_The problem_:
Please update the records below so that "Rijmwoordenboek" becomes "Rijmwoordenlijst" and nothing else changes. Give only the text of the records, leaving the pictures out.
--------
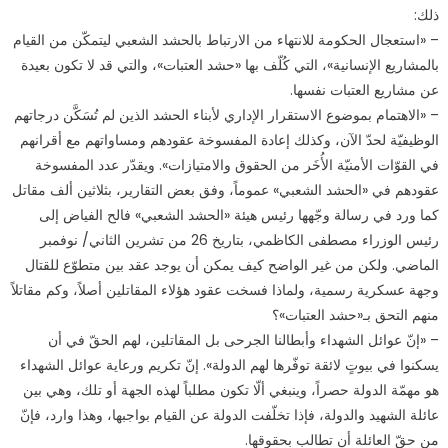
ذلك:
– «استعجال الحكومة للانتهاء من الارتباط بالحشد الشعبي ليتمكّن من القيام
بالمشاريع الإنسانية»، التي كُلّف بها «حشد العتبات»، والتي قد لا تكون بعيدة
عن مشاريع العتبات نفسها.
– «الاهتمام بموضوع الاستقرار الإداري لأبناء الحشد الذين لم تُسَكَّن درجاتهم
الوظيفيّة لحدّ الآن، وكذلك إعادة المفسوخة عقودهم ومساواتهم مع أقرانهم
في القوّات الأمنيّة الأُخَر من الحقوق والامتيازات». ويقدّر عدد المفسوخة
عقودهم في «الحشد الشعبي» عموماً، وفق بعض التقارير، بثلاثين ألف مقاتل
كما ورد في رسالة وجّهها رئيس هيئة «الحشد الشعبي» فالح الفياض إلى
رئيس الوزراء مصطفى الكاظمي، بتاريخ 26 من تشرين الثاني/ نوفمبر
الماضي. ولكن من غير الواضح كيف يمكن أن يوجد عقد بين متطوّع للقتال
وجهة عسكرية رسمية، ولماذا فسخت عقود هؤلاء المقاتلين أصلاً، وكم مقاتلاً
منهم التحق بـ«حشد العتبات»؟
– «إنّ عوائل الشهداء وأبطالنا الجرحى بل المقاتلين، لهم الحقّ في أن
يسكنوا في بيوتٍ لائقة توفّرها لهم الدولة». إنّ تكريم ورعاية عوائل الشهداء
هو مهمّة الدولة حصراً، وينبغي ألّا تكون مطلباً لهذه الجهة أو تلك، وهي بين
عائلة الشهيد والدولة، فإذا تخلّفت الدولة عن القيام بواجبها، وهذا وارد، فإنّ
من حقّ العائلة أن تطالب بحقوقها.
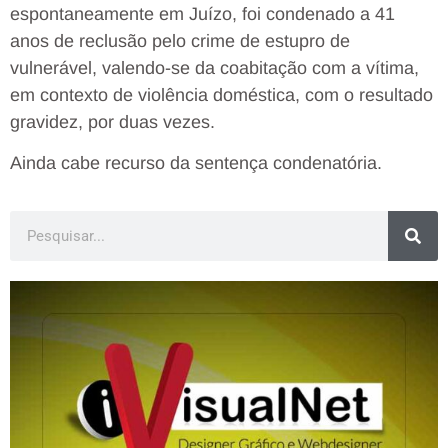
espontaneamente em Juízo, foi condenado a 41
anos de reclusão pelo crime de estupro de
vulnerável, valendo-se da coabitação com a vítima,
em contexto de violência doméstica, com o resultado
gravidez, por duas vezes.
Ainda cabe recurso da sentença condenatória.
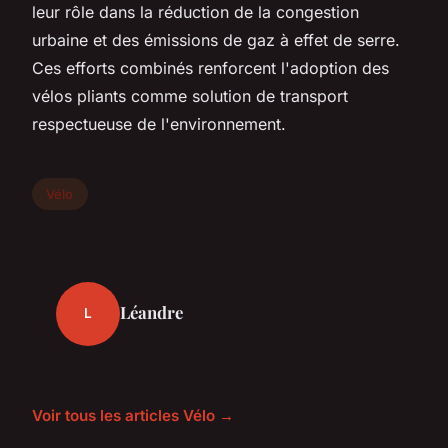
leur rôle dans la réduction de la congestion
urbaine et des émissions de gaz à effet de serre.
Ces efforts combinés renforcent l'adoption des
vélos pliants comme solution de transport
respectueuse de l'environnement.
Vélo
Léandre
L
Voir tous les articles Vélo →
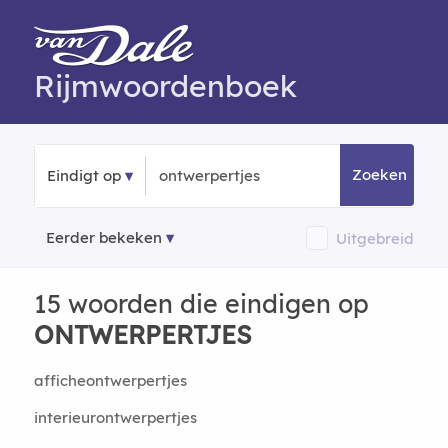
Rijmwoordenboek
Zoeken
Eindigt op
Eerder bekeken
Uitgebreid
15 woorden die eindigen op
ONTWERPERTJES
afficheontwerpertjes
interieurontwerpertjes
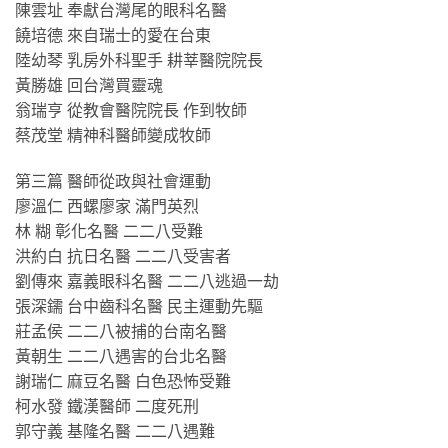
陳雲址 奉獻台灣尾的眼科名醫
饒培德 來自瑞士的愛在台東
陸幼琴 乳房外科聖手 耕莘醫院院長
黃勝雄 回台灣買靈魂
翁瑞亨 從教會醫院院長 作到牧師
蔡茂堂 精神科醫師變成牧師
第三篇 醫師從政與社會運動
廖溫仁 西螺廖家 滿門英烈
林 糊 彰化名醫 二二八受難
洪約白 抗日名醫 二二八受害者
劉傳來 嘉義眼科名醫 二二八逃過一劫
張深鑐 台中齒科名醫 民主運動先驅
莊孟侯 二二八被捕的台南名醫
黃朝生 二二八遇害的台北名醫
謝瑞仁 麻豆名醫 白色恐怖受難
柯水發 鐵漢醫師 二度死刑
郭守義 基隆名醫 二二八遇難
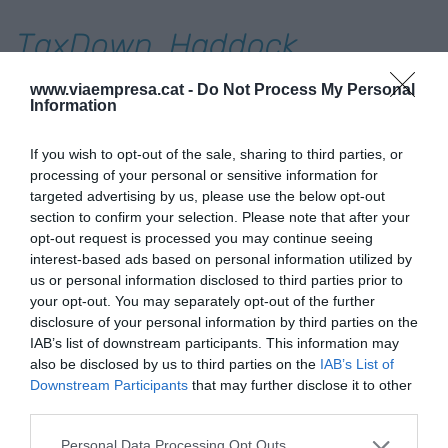
TaxDown, Haddock,
TitanOS, Westwing,
www.viaempresa.cat -
Do Not Process My Personal
Information
Education First o Manychat,
entre els noms de referència
If you wish to opt-out of the sale, sharing to third parties, or
processing of your personal or sensitive information for
que ja confien en Sit&Plug
targeted advertising by us, please use the below opt-out
section to confirm your selection. Please note that after your
opt-out request is processed you may continue seeing
Noms de referència de l'ecosistema com
interest-based ads based on personal information utilized by
TaxDown
,
Haddock
,
TitanOS
,
Westwing
,
Agicap
,
us or personal information disclosed to third parties prior to
your opt-out. You may separately opt-out of the further
Education First
,
Birkenstock
o gegants digitals
disclosure of your personal information by third parties on the
com
Manychat
-aquest últim amb un
hub
de
IAB’s list of downstream participants. This information may
prop de 200 treballadors a Barcelona- ja confien
also be disclosed by us to third parties on the
IAB’s List of
Downstream Participants
that may further disclose it to other
en Sit&Plug. A l'hora de decantar-se per una
third parties.
ubicació o altra, “la connectivitat amb l’àrea
metropolitana ho és tot”. A Barcelona, l'Eixample,
Personal Data Processing Opt Outs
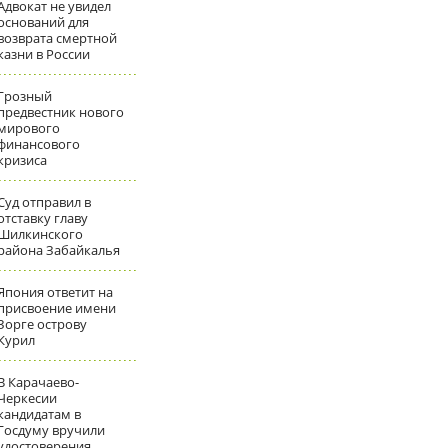
Адвокат не увидел
оснований для
возврата смертной
казни в России
Грозный
предвестник нового
мирового
финансового
кризиса
Суд отправил в
отставку главу
Шилкинского
района Забайкалья
Япония ответит на
присвоение имени
Зорге острову
Курил
В Карачаево-
Черкесии
кандидатам в
Госдуму вручили
удостоверения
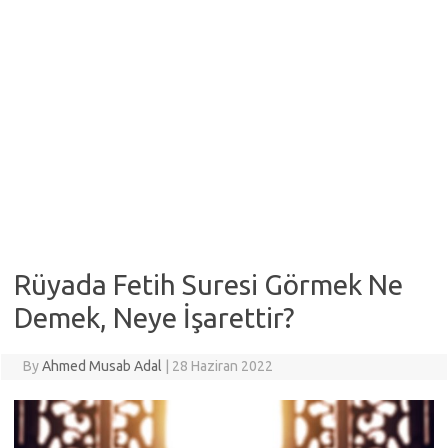
Rüyada Fetih Suresi Görmek Ne
Demek, Neye İşarettir?
By
Ahmed Musab Adal
|
28 Haziran 2022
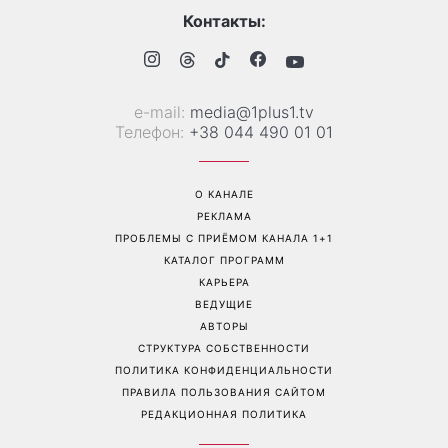
Больше не скрывает
Гороскоп на 8 августа для
возлюбленную: Владимир
всех знаков зодиака: кому
Дантес впервые открыто
вернется удача, а кому
появился с новой
стоит сказать «нет»
избранницей
Перейти на полную версию сайта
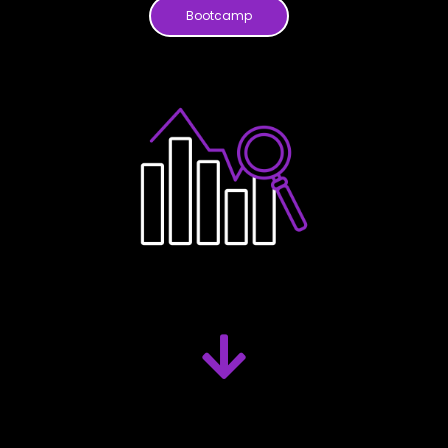
Bootcamp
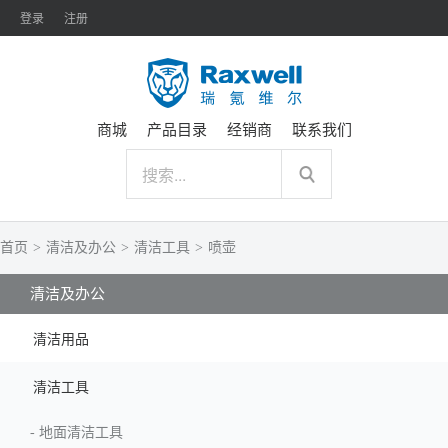
登录
注册
商城
产品目录
经销商
联系我们
首页
>
清洁及办公
>
清洁工具
>
喷壶
清洁及办公
清洁用品
清洁工具
-
地面清洁工具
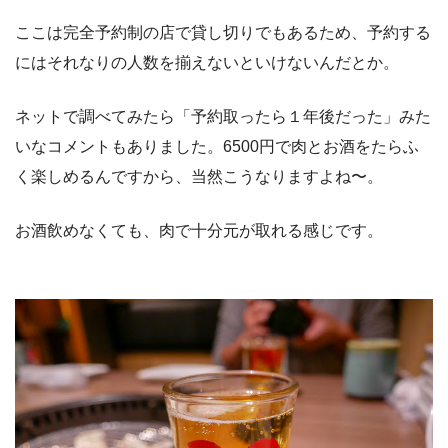
ここは完全予約制の店で貸し切りでもあるため、予約する
にはそれなりの人数を揃えないといけないんだとか。
ネットで調べてみたら「予約取ったら１年後だった」みた
いなコメントもありました。6500円で肉とお酒をたらふ
く楽しめるんですから、当然こうなりますよね〜。
お酒飲めなくても、肉で十分元が取れる感じです。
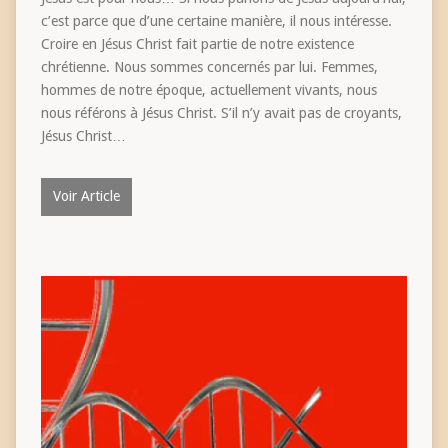
c’est parce que d’une certaine manière, il nous intéresse.
Croire en Jésus Christ fait partie de notre existence
chrétienne. Nous sommes concernés par lui. Femmes,
hommes de notre époque, actuellement vivants, nous
nous référons à Jésus Christ. S’il n’y avait pas de croyants,
Jésus Christ…
Voir Article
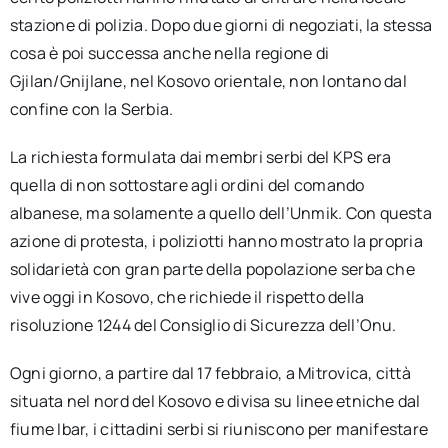
stazione di polizia. Dopo due giorni di negoziati, la stessa
cosa è poi successa anche nella regione di
Gjilan/Gnijlane, nel Kosovo orientale, non lontano dal
confine con la Serbia.
La richiesta formulata dai membri serbi del KPS era
quella di non sottostare agli ordini del comando
albanese, ma solamente a quello dell’Unmik. Con questa
azione di protesta, i poliziotti hanno mostrato la propria
solidarietà con gran parte della popolazione serba che
vive oggi in Kosovo, che richiede il rispetto della
risoluzione 1244 del Consiglio di Sicurezza dell’Onu.
Ogni giorno, a partire dal 17 febbraio, a Mitrovica, città
situata nel nord del Kosovo e divisa su linee etniche dal
fiume Ibar, i cittadini serbi si riuniscono per manifestare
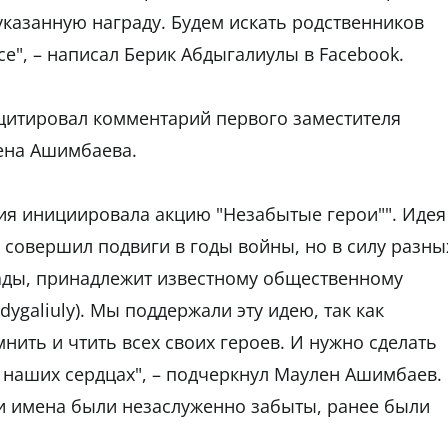
указанную награду. Будем искать родственников
се", – написал Берик Абдыгалиулы в Facebook.
итировал комментарий первого заместителя
лена Ашимбаева.
ия инициировала акцию "Незабытые герои"". Идея
о совершил подвиги в годы войны, но в силу разны
ады, принадлежит известному общественному
ygaliuly). Мы поддержали эту идею, так как
мнить и чтить всех своих героев. И нужно сделать
в наших сердцах", – подчеркнул Маулен Ашимбаев.
ьи имена были незаслуженно забыты, ранее были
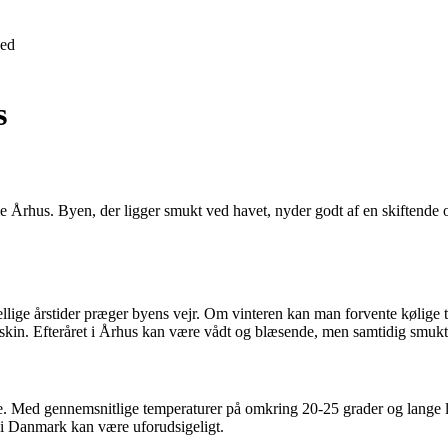
ed
s
e Århus. Byen, der ligger smukt ved havet, nyder godt af en skiftende og 
lige årstider præger byens vejr. Om vinteren kan man forvente kølige te
kin. Efteråret i Århus kan være vådt og blæsende, men samtidig smukt
. Med gennemsnitlige temperaturer på omkring 20-25 grader og lange lys
t i Danmark kan være uforudsigeligt.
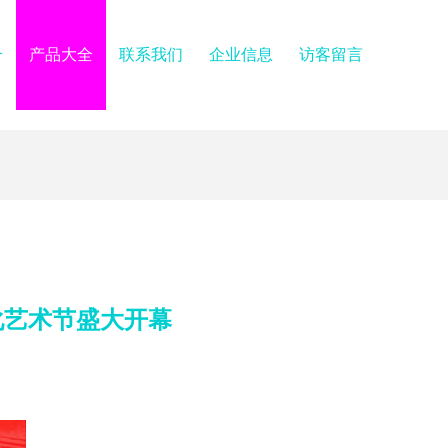
介
产品大全
联系我们
企业信息
访客留言
化艺术节盛大开幕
--------
_Output_:
ذلك:
– «استعجال الحكومة للانتهاء من الارتباط بالحشد الشعبي ليتمكّن من القيام
بالمشاريع الإنسانية»، التي كُلّف بها «حشد العتبات»، والتي قد لا تكون بعيدة
عن مشاريع العتبات نفسها.
– «الاهتمام بموضوع الاستقرار الإداري لأبناء الحشد الذين لم تُسَكَّن درجاتهم
الوظيفيّة لحدّ الآن، وكذلك إعادة المفسوخة عقودهم ومساواتهم مع أقرانهم
في القوّات الأمنيّة الأُخَر من الحقوق والامتيازات». ويقدّر عدد المفسوخة
عقودهم في «الحشد الشعبي» عموماً، وفق بعض التقارير، بثلاثين ألف مقاتل
كما ورد في رسالة وجّهها رئيس هيئة «الحشد الشعبي» فالح الفياض إلى
رئيس الوزراء مصطفى الكاظمي، بتاريخ 26 من تشرين الثاني/ نوفمبر
الماضي. ولكن من غير الواضح كيف يمكن أن يوجد عقد بين متطوّع للقتال
وجهة عسكرية رسمية، ولماذا فسخت عقود هؤلاء المقاتلين أصلاً، وكم مقاتلاً
منهم التحق بـ«حشد العتبات»؟
– «إنّ عوائل الشهداء وأبطالنا الجرحى بل المقاتلين، لهم الحقّ في أن
يسكنوا في بيوتٍ لائقة توفّرها لهم الدولة». إنّ تكريم ورعاية عوائل الشهداء
هو مهمّة الدولة حصراً، وينبغي ألّا تكون مطلباً لهذه الجهة أو تلك، وهي بين
عائلة الشهيد والدولة، فإذا تخلّفت الدولة عن القيام بواجبها، وهذا وارد، فإنّ
من حقّ العائلة أن تطالب بحقوقها.
espontaneamente em Juízo, foi condenado a 41
anos de reclusão pelo crime de estupro de
vulnerável, valendo-se da coabitação com a vítima,
em contexto de violência doméstica, com o resultado
gravidez, por duas vezes.
Ainda cabe recurso da sentença condenatória.
leur rôle dans la réduction de la congestion
urbaine et des émissions de gaz à effet de serre.
Ces efforts combinés renforcent l'adoption des
vélos pliants comme solution de transport
respectueuse de l'environnement.
Vélo
Léandre
L
Voir tous les articles Vélo →
Rijmwoordenlijst
Zoeken
Eindigt op
Eerder bekeken
Uitgebreid
15 woorden die eindigen op
ONTWERPERTJES
afficheontwerpertjes
interieurontwerpertjes
陳雲址 奉獻台灣尾的眼科名醫
饒培德 來自瑞士的愛在台東
陸幼琴 乳房外科聖手 耕莘醫院院長
黃勝雄 回台灣買靈魂
翁瑞亨 從教會醫院院長 作到牧師
蔡茂堂 精神科醫師變成牧師
第三篇 醫師從政與社會運動
廖溫仁 西螺廖家 滿門英烈
林 糊 彰化名醫 二二八受難
洪約白 抗日名醫 二二八受害者
劉傳來 嘉義眼科名醫 二二八逃過一劫
張深鑐 台中齒科名醫 民主運動先驅
莊孟侯 二二八被捕的台南名醫
黃朝生 二二八遇害的台北名醫
謝瑞仁 麻豆名醫 白色恐怖受難
柯水發 鐵漢醫師 二度死刑
郭守義 基隆名醫 二二八遇難
TaxDown, Haddock,
TitanOS, Westwing,
www.viaempresa.cat -
Do Not Process My Personal
Information
Education First o Manychat,
entre els noms de referència
If you wish to opt-out of the sale, sharing to third parties, or
processing of your personal or sensitive information for
que ja confien en Sit&Plug
targeted advertising by us, please use the below opt-out
section to confirm your selection. Please note that after your
opt-out request is processed you may continue seeing
Noms de referència de l'ecosistema com
interest-based ads based on personal information utilized by
TaxDown
,
Haddock
,
TitanOS
,
Westwing
,
Agicap
,
us or personal information disclosed to third parties prior to
your opt-out. You may separately opt-out of the further
Education First
,
Birkenstock
o gegants digitals
disclosure of your personal information by third parties on the
com
Manychat
-aquest últim amb un
hub
de
IAB’s list of downstream participants. This information may
prop de 200 treballadors a Barcelona- ja confien
also be disclosed by us to third parties on the
IAB’s List of
Downstream Participants
that may further disclose it to other
en Sit&Plug. A l'hora de decantar-se per una
third parties.
ubicació o altra, “la connectivitat amb l’àrea
metropolitana ho és tot”. A Barcelona, l'Eixample,
Personal Data Processing Opt Outs
Адвокат не увидел
оснований для
возврата смертной
казни в России
Грозный
предвестник нового
мирового
финансового
кризиса
Суд отправил в
отставку главу
Шилкинского
района Забайкалья
Япония ответит на
присвоение имени
Зорге острову
Курил
В Карачаево-
Черкесии
кандидатам в
Госдуму вручили
удостоверения
Rüyada Fetih Suresi Görmek Ne
Demek, Neye İşarettir?
By
Ahmed Musab Adal
|
28 Haziran 2022
Больше не скрывает
Гороскоп на 8 августа для
возлюбленную: Владимир
всех знаков зодиака: кому
Дантес впервые открыто
вернется удача, а кому
появился с новой
стоит сказать «нет»
избранницей
Перейти на полную версию сайта
Bootcamp
登录
注册
商城
产品目录
经销商
联系我们
首页
>
清洁及办公
>
清洁工具
>
喷壶
清洁及办公
清洁用品
清洁工具
-
地面清洁工具
ここは完全予約制の店で貸し切りでもあるため、予約する
にはそれなりの人数を揃えないといけないんだとか。
ネットで調べてみたら「予約取ったら１年後だった」みた
いなコメントもありました。6500円で肉とお酒をたらふ
く楽しめるんですから、当然こうなりますよね〜。
お酒飲めなくても、肉で十分元が取れる感じです。
c’est parce que d’une certaine manière, il nous intéresse.
Croire en Jésus Christ fait partie de notre existence
chrétienne. Nous sommes concernés par lui. Femmes,
hommes de notre époque, actuellement vivants, nous
nous référons à Jésus Christ. S’il n’y avait pas de croyants,
Jésus Christ…
Voir Article
stazione di polizia. Dopo due giorni di negoziati, la stessa
cosa è poi successa anche nella regione di
Gjilan/Gnijlane, nel Kosovo orientale, non lontano dal
confine con la Serbia.
La richiesta formulata dai membri serbi del KPS era
quella di non sottostare agli ordini del comando
albanese, ma solamente a quello dell’Unmik. Con questa
azione di protesta, i poliziotti hanno mostrato la propria
solidarietà con gran parte della popolazione serba che
vive oggi in Kosovo, che richiede il rispetto della
risoluzione 1244 del Consiglio di Sicurezza dell’Onu.
Ogni giorno, a partire dal 17 febbraio, a Mitrovica, città
situata nel nord del Kosovo e divisa su linee etniche dal
fiume Ibar, i cittadini serbi si riuniscono per manifestare
указанную награду. Будем искать родственников
се", – написал Берик Абдыгалиулы в Facebook.
итировал комментарий первого заместителя
лена Ашимбаева.
ия инициировала акцию "Незабытые герои"". Идея
о совершил подвиги в годы войны, но в силу разны
ады, принадлежит известному общественному
ygaliuly). Мы поддержали эту идею, так как
мнить и чтить всех своих героев. И нужно сделать
в наших сердцах", – подчеркнул Маулен Ашимбаев.
ьи имена были незаслуженно забыты, ранее были
ed
s
e Århus. Byen, der ligger smukt ved havet, nyder godt af en skiftende og 
lige årstider præger byens vejr. Om vinteren kan man forvente kølige te
kin. Efteråret i Århus kan være vådt og blæsende, men samtidig smukt
. Med gennemsnitlige temperaturer på omkring 20-25 grader og lange lys
t i Danmark kan være uforudsigeligt.
介
产品大全
联系我们
企业信息
访客留言
化艺术节盛大开幕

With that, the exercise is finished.